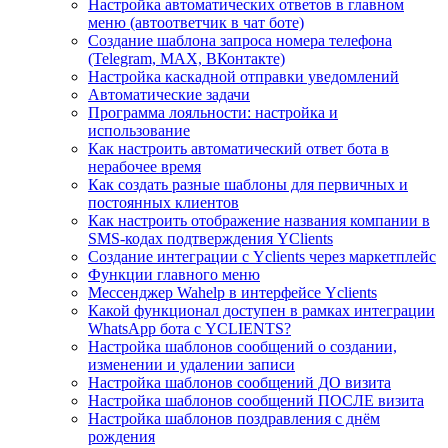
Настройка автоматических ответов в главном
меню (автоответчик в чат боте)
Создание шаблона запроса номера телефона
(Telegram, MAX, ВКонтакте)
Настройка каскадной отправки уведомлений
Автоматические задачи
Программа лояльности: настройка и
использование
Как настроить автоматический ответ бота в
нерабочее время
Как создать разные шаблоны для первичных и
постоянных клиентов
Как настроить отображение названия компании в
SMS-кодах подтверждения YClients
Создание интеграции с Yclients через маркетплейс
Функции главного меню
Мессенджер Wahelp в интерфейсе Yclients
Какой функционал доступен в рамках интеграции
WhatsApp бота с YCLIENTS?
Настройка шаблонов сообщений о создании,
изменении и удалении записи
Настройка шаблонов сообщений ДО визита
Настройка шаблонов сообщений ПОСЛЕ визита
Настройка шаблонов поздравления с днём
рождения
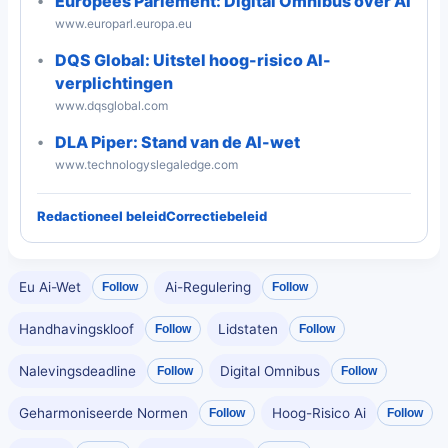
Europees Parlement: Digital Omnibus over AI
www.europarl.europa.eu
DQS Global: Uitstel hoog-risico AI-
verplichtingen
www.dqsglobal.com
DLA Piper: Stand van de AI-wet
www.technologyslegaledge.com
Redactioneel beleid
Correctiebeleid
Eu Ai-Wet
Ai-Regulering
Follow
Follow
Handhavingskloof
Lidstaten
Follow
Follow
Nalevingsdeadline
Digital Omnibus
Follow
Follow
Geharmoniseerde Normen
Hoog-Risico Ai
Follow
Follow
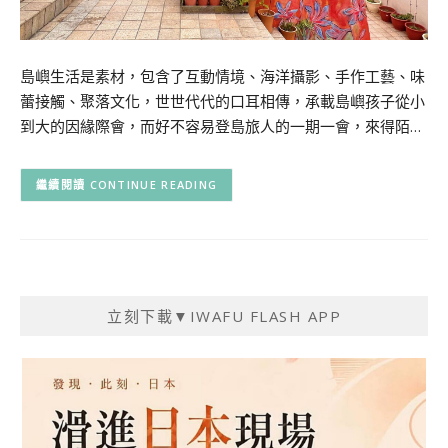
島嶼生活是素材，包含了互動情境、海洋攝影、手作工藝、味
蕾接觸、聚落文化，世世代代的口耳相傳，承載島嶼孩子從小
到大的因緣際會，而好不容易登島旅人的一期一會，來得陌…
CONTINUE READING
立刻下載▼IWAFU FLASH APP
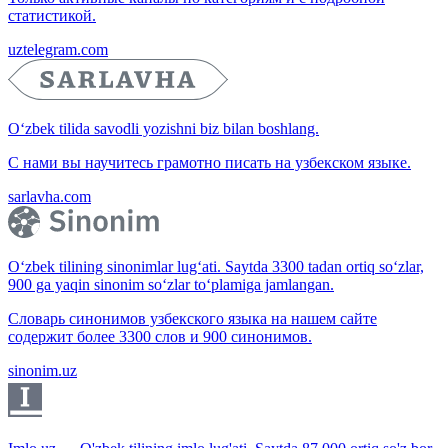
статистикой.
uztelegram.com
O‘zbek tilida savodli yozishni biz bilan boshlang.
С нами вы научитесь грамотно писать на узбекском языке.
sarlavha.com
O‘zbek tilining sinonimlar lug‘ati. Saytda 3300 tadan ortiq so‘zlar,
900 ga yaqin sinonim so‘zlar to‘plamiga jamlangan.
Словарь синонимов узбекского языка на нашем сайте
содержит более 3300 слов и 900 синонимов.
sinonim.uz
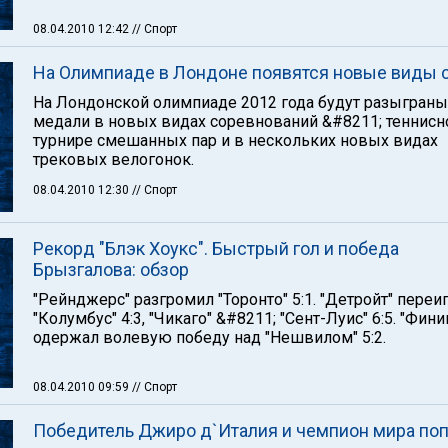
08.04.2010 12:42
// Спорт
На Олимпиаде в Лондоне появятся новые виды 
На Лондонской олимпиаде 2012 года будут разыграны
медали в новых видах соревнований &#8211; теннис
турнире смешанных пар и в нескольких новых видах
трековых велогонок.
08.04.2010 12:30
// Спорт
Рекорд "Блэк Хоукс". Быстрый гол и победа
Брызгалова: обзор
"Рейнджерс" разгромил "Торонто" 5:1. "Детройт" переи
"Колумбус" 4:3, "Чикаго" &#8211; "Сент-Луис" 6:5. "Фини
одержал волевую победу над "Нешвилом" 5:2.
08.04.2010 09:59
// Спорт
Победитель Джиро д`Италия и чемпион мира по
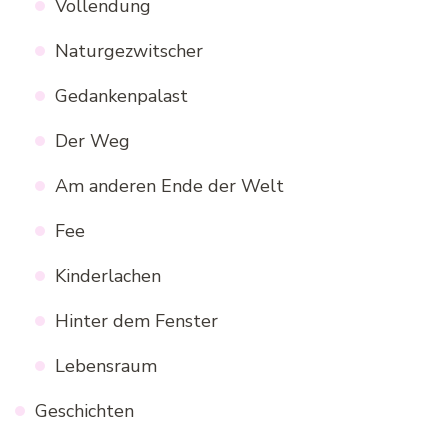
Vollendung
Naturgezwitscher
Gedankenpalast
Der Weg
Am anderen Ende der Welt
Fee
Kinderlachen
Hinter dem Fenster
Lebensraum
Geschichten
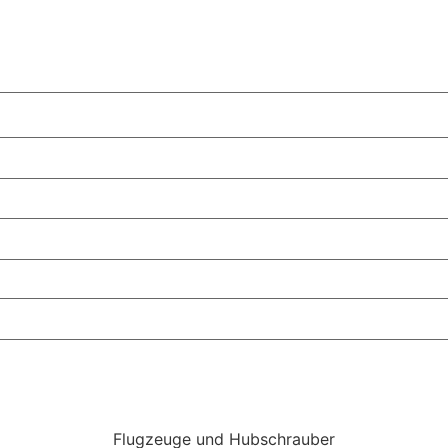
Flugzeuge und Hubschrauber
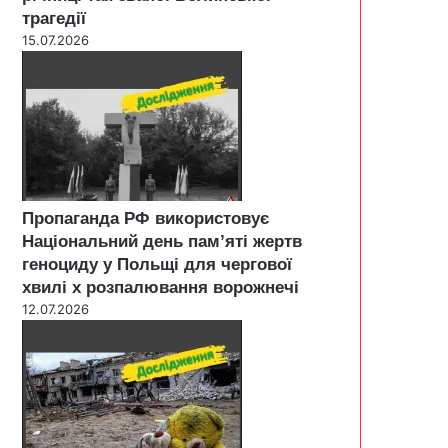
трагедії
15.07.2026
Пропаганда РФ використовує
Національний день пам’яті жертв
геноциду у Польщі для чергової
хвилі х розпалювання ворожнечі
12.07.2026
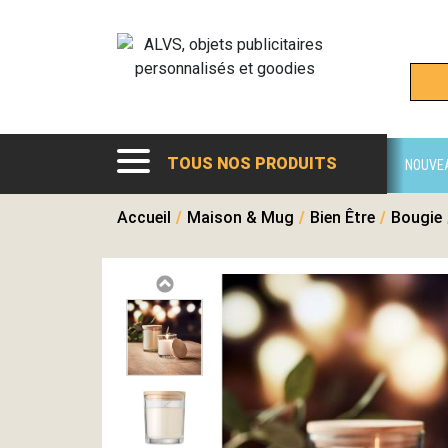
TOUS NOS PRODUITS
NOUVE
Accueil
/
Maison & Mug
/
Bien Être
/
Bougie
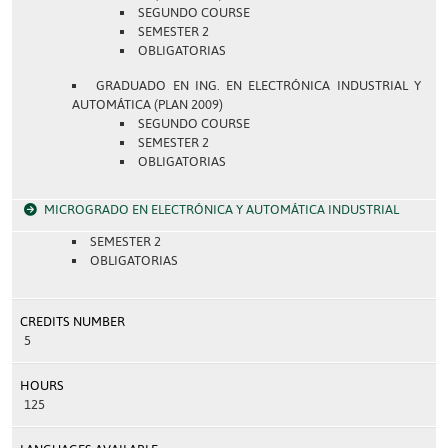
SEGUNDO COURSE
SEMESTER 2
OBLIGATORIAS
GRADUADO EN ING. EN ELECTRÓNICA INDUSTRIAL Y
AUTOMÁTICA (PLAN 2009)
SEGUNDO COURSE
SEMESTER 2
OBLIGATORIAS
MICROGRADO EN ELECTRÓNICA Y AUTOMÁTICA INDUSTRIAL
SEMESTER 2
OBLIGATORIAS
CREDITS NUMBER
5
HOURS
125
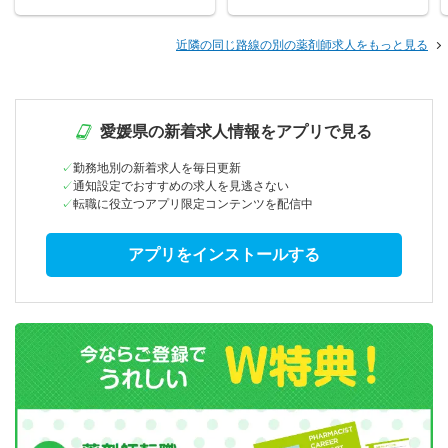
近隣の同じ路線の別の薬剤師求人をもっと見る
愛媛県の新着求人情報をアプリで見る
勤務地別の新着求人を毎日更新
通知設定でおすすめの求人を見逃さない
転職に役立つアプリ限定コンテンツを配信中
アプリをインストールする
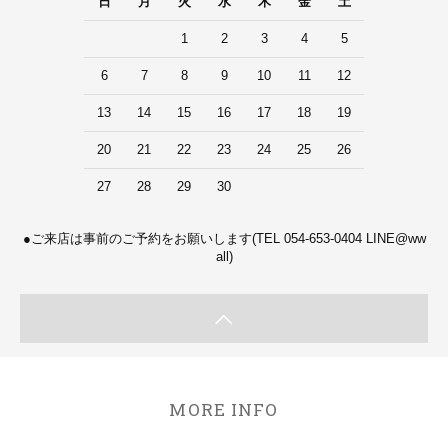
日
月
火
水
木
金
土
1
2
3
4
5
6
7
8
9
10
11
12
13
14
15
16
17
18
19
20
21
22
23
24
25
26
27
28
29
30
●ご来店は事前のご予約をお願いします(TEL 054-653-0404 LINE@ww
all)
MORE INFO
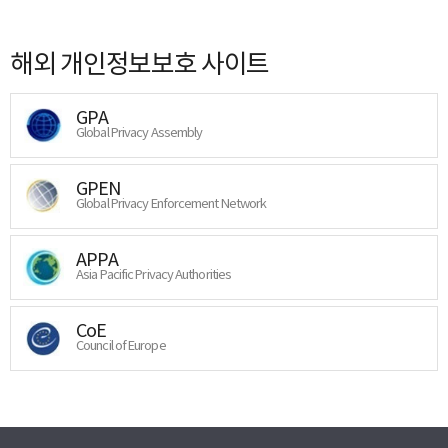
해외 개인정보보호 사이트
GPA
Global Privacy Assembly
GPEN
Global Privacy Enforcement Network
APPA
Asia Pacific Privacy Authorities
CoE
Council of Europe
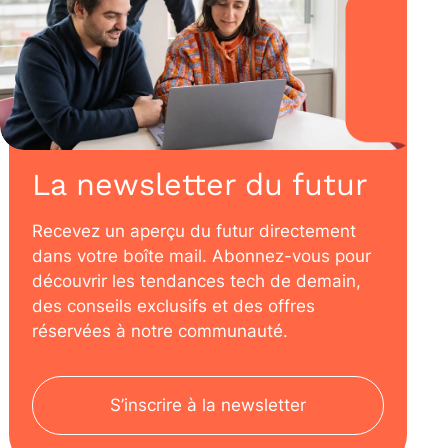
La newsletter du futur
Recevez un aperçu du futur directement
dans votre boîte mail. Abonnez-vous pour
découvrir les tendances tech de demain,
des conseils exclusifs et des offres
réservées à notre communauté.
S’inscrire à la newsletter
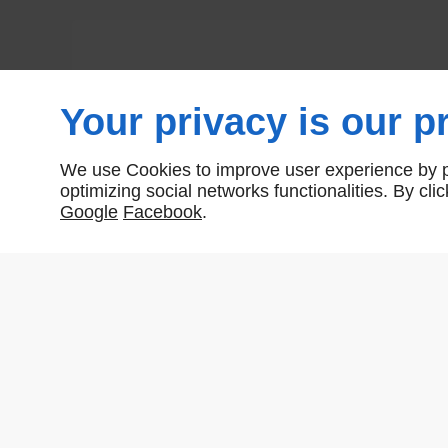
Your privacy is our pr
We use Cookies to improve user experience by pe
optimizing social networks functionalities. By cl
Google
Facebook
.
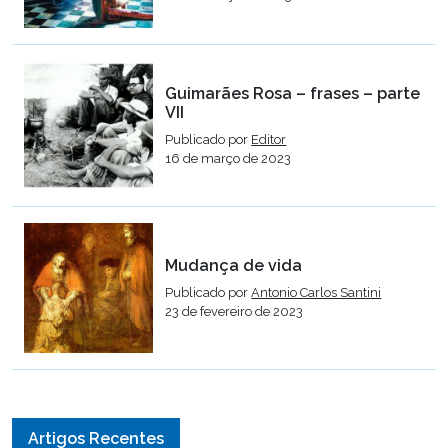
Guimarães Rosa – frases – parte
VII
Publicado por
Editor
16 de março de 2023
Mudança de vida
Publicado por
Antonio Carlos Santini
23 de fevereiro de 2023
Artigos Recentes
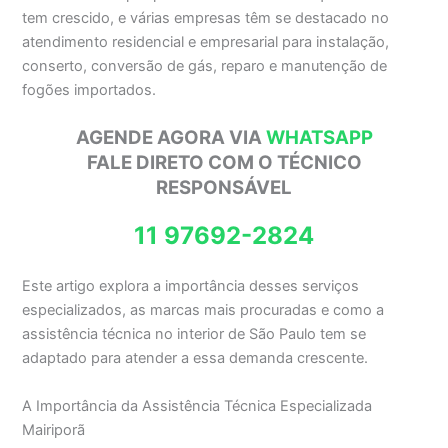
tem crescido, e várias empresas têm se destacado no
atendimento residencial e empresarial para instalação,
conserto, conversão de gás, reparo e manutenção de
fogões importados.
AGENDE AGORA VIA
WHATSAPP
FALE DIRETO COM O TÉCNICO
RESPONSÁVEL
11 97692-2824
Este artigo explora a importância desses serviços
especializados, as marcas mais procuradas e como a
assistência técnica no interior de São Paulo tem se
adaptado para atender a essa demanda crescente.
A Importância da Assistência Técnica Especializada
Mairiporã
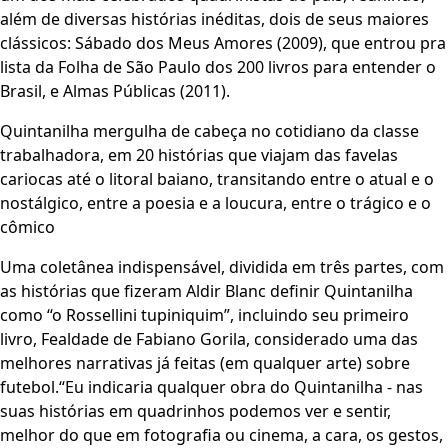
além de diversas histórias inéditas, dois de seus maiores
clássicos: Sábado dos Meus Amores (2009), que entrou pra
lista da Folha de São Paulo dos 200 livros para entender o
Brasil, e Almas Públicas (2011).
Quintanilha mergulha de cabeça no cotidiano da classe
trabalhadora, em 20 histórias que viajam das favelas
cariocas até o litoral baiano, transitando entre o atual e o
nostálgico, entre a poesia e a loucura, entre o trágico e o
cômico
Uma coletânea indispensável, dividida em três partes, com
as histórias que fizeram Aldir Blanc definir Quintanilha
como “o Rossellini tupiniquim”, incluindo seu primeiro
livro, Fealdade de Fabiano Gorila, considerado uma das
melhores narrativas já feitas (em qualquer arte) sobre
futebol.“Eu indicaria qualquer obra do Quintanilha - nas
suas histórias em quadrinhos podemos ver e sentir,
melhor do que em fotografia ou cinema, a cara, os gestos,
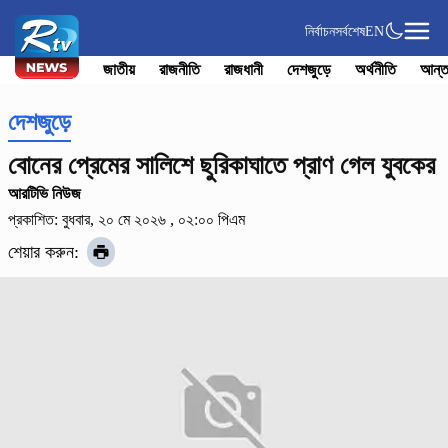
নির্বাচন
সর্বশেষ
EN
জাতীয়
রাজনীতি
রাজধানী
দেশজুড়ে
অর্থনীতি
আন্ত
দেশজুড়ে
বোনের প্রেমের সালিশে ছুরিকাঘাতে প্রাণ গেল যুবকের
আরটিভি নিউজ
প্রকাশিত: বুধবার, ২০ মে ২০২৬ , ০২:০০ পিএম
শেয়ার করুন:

--*--

JOB: What's needed is an exact retyping of the records, pictures excluded.

RESULT BELOW:
Настройка автоматических ответов в главном
меню (автоответчик в чат боте)
Создание шаблона запроса номера телефона
(Telegram, MAX, ВКонтакте)
Настройка каскадной отправки уведомлений
Автоматические задачи
Программа лояльности: настройка и
использование
Как настроить автоматический ответ бота в
нерабочее время
Как создать разные шаблоны для первичных и
постоянных клиентов
Как настроить отображение названия компании в
SMS-кодах подтверждения YClients
Создание интеграции с Yclients через маркетплейс
Функции главного меню
Мессенджер Wahelp в интерфейсе Yclients
Какой функционал доступен в рамках интеграции
WhatsApp бота с YCLIENTS?
Настройка шаблонов сообщений о создании,
изменении и удалении записи
Настройка шаблонов сообщений ДО визита
Настройка шаблонов сообщений ПОСЛЕ визита
Настройка шаблонов поздравления с днём
рождения
Europees Parlement: Digital Omnibus over AI
www.europarl.europa.eu
DQS Global: Uitstel hoog-risico AI-
verplichtingen
www.dqsglobal.com
DLA Piper: Stand van de AI-wet
www.technologyslegaledge.com
Redactioneel beleid
Correctiebeleid
Eu Ai-Wet
Ai-Regulering
Follow
Follow
Handhavingskloof
Lidstaten
Follow
Follow
Nalevingsdeadline
Digital Omnibus
Follow
Follow
Geharmoniseerde Normen
Hoog-Risico Ai
Follow
Follow
島嶼生活是素材，包含了互動情境、海洋攝影、手作工藝、味
蕾接觸、聚落文化，世世代代的口耳相傳，承載島嶼孩子從小
到大的因緣際會，而好不容易登島旅人的一期一會，來得陌…
CONTINUE READING
立刻下載▼IWAFU FLASH APP
статистикой.
uztelegram.com
O‘zbek tilida savodli yozishni biz bilan boshlang.
С нами вы научитесь грамотно писать на узбекском языке.
sarlavha.com
O‘zbek tilining sinonimlar lug‘ati. Saytda 3300 tadan ortiq so‘zlar,
900 ga yaqin sinonim so‘zlar to‘plamiga jamlangan.
Словарь синонимов узбекского языка на нашем сайте
содержит более 3300 слов и 900 синонимов.
sinonim.uz
08.04.2010 12:42
// Спорт
На Олимпиаде в Лондоне появятся новые виды 
На Лондонской олимпиаде 2012 года будут разыграны
медали в новых видах соревнований &#8211; теннис
турнире смешанных пар и в нескольких новых видах
трековых велогонок.
08.04.2010 12:30
// Спорт
Рекорд "Блэк Хоукс". Быстрый гол и победа
Брызгалова: обзор
"Рейнджерс" разгромил "Торонто" 5:1. "Детройт" переи
"Колумбус" 4:3, "Чикаго" &#8211; "Сент-Луис" 6:5. "Фини
одержал волевую победу над "Нешвилом" 5:2.
08.04.2010 09:59
// Спорт
Победитель Джиро д`Италия и чемпион мира по
Vollendung
Naturgezwitscher
Gedankenpalast
Der Weg
Am anderen Ende der Welt
Fee
Kinderlachen
Hinter dem Fenster
Lebensraum
Geschichten
Flugzeuge und Hubschrauber
трагедії
15.07.2026
Пропаганда РФ використовує
Національний день пам’яті жертв
геноциду у Польщі для чергової
хвилі х розпалювання ворожнечі
12.07.2026
TOUS NOS PRODUITS
NOUVE
Accueil
/
Maison & Mug
/
Bien Être
/
Bougie
SEGUNDO COURSE
SEMESTER 2
OBLIGATORIAS
GRADUADO EN ING. EN ELECTRÓNICA INDUSTRIAL Y
AUTOMÁTICA (PLAN 2009)
SEGUNDO COURSE
SEMESTER 2
OBLIGATORIAS
MICROGRADO EN ELECTRÓNICA Y AUTOMÁTICA INDUSTRIAL
SEMESTER 2
OBLIGATORIAS
CREDITS NUMBER
5
HOURS
125
近隣の同じ路線の別の薬剤師求人をもっと見る
愛媛県の新着求人情報をアプリで見る
勤務地別の新着求人を毎日更新
通知設定でおすすめの求人を見逃さない
転職に役立つアプリ限定コンテンツを配信中
アプリをインストールする
日
月
火
水
木
金
土
1
2
3
4
5
6
7
8
9
10
11
12
13
14
15
16
17
18
19
20
21
22
23
24
25
26
27
28
29
30
●ご来店は事前のご予約をお願いします(TEL 054-653-0404 LINE@ww
all)
MORE INFO
해외 개인정보보호 사이트
GPA
Global Privacy Assembly
GPEN
Global Privacy Enforcement Network
APPA
Asia Pacific Privacy Authorities
CoE
Council of Europe
La newsletter du futur
Recevez un aperçu du futur directement
dans votre boîte mail. Abonnez-vous pour
découvrir les tendances tech de demain,
des conseils exclusifs et des offres
réservées à notre communauté.
S’inscrire à la newsletter
Your privacy is our pr
We use Cookies to improve user experience by pe
optimizing social networks functionalities. By cl
Google
Facebook
.
Guimarães Rosa – frases – parte
VII
Publicado por
Editor
16 de março de 2023
Mudança de vida
Publicado por
Antonio Carlos Santini
23 de fevereiro de 2023
Artigos Recentes
tem crescido, e várias empresas têm se destacado no
atendimento residencial e empresarial para instalação,
conserto, conversão de gás, reparo e manutenção de
fogões importados.
AGENDE AGORA VIA
WHATSAPP
FALE DIRETO COM O TÉCNICO
RESPONSÁVEL
11 97692-2824
Este artigo explora a importância desses serviços
especializados, as marcas mais procuradas e como a
assistência técnica no interior de São Paulo tem se
adaptado para atender a essa demanda crescente.
A Importância da Assistência Técnica Especializada
Mairiporã
além de diversas histórias inéditas, dois de seus maiores
clássicos: Sábado dos Meus Amores (2009), que entrou pra
lista da Folha de São Paulo dos 200 livros para entender o
Brasil, e Almas Públicas (2011).
Quintanilha mergulha de cabeça no cotidiano da classe
trabalhadora, em 20 histórias que viajam das favelas
cariocas até o litoral baiano, transitando entre o atual e o
nostálgico, entre a poesia e a loucura, entre o trágico e o
cômico
Uma coletânea indispensável, dividida em três partes, com
as histórias que fizeram Aldir Blanc definir Quintanilha
como “o Rossellini tupiniquim”, incluindo seu primeiro
livro, Fealdade de Fabiano Gorila, considerado uma das
melhores narrativas já feitas (em qualquer arte) sobre
futebol.“Eu indicaria qualquer obra do Quintanilha - nas
suas histórias em quadrinhos podemos ver e sentir,
melhor do que em fotografia ou cinema, a cara, os gestos,
নির্বাচন
সর্বশেষ
EN
জাতীয়
রাজনীতি
রাজধানী
দেশজুড়ে
অর্থনীতি
আন্ত
দেশজুড়ে
বোনের প্রেমের সালিশে ছুরিকাঘাতে প্রাণ গেল যুবকের
আরটিভি নিউজ
প্রকাশিত: বুধবার, ২০ মে ২০২৬ , ০২:০০ পিএম
শেয়ার করুন:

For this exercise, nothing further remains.